You can see in the run() method we don't call close on the statement itself which leads to a code leak.


finally
{
if (cursor != null)
{
cursor.close();
}
}


2. In the project edit the default profile by double clicking on the project and selecting "Run/Deug/Profile" and then select "Edit" for default profile, then select "Tools Settings/Profiler" and select the checkbox "Begin Use Case on application Startup"

3. Press Ok twice

Now we are ready to memory profile the application. As ou can see from the code we call the method run() 5 times so lets see if we can see the Statement leak.

4. Select Run -> Memory profile

A snapshot is taken as soon as the program runs, and then it sleeps for 30 seconds before finally completing. Click on the icon "End task" and set the class filter to "T4CStatement"






5. You will see 2 columns , one called "New" the other one called "Final Num"

Both are 6 which shows that we have 6 "T4CStatement" classes still in the heap.
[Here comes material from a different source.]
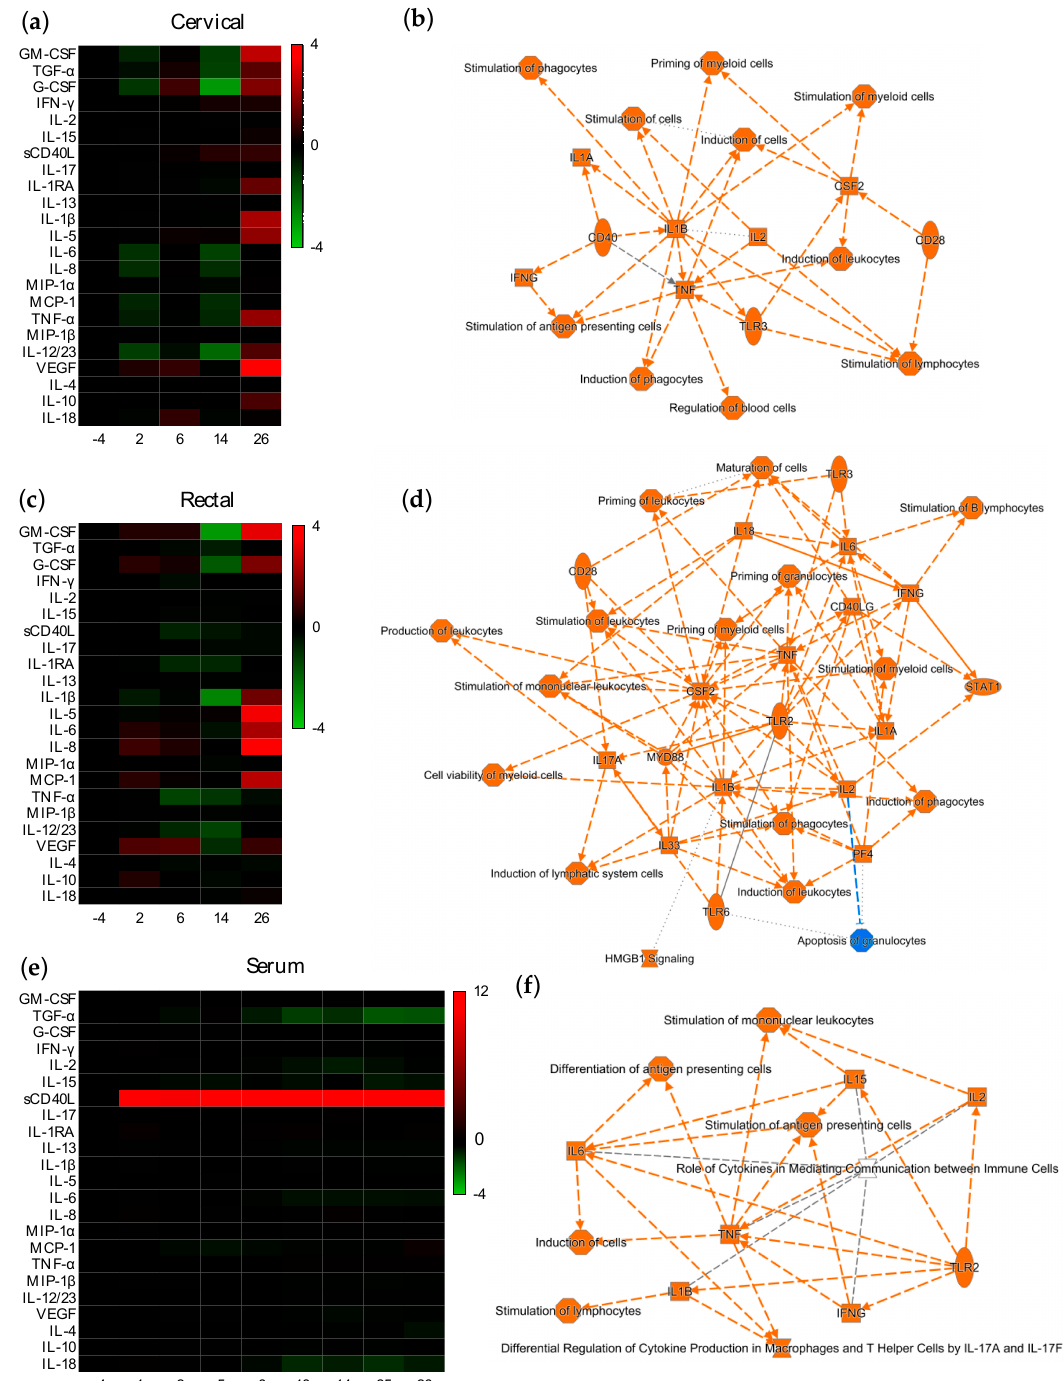
Figure 3. Effect of vaccination on the mucosal and systemic cytokine profile. Heatmap representing cytokines in ( a ) cervical or ( c ) rectal tissues, and in ( e ) serum that are upregulated (red) or downregu- lated (green) 1 or 2 weeks after each vaccination in comparison to the baseline profiles at week -4. Differences are shown in Log2 from two independent experiments performed in quadruplicate. Inter- action maps of the functional pathways associated with the cytokine/chemokine nodes modulated at week 26 in ( b ) cervical explants, ( d ) rectal tissue or ( f ) serum. Colors: blue: downregulated; or- ange: upregulated. Symbols: oval: transmembrane receptor; square: cytokine/chemokine; diamond: enzyme; inverted triangle: kinase; hourglass: canonical pathway; octagon: function. Lines: solid: direct interaction; dashed: indirect interaction; doted: inferred correlation from Ingenuity Pathway Analysis machine-based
Now lets fix the code to actually call close() on the statement in the finally block of the run() mnethod as the 11g JDBC Developer's guide suggests to.

if (cstmt != null)
{
cstmt.close();
}

6. Now profile the class "RefCursorExample" again and you will see that we no longer have a build up of "T4CStatement" as previously examined, when the statement was closed as well.

We have "New" as 6 and "Final Num" as 1 as expected.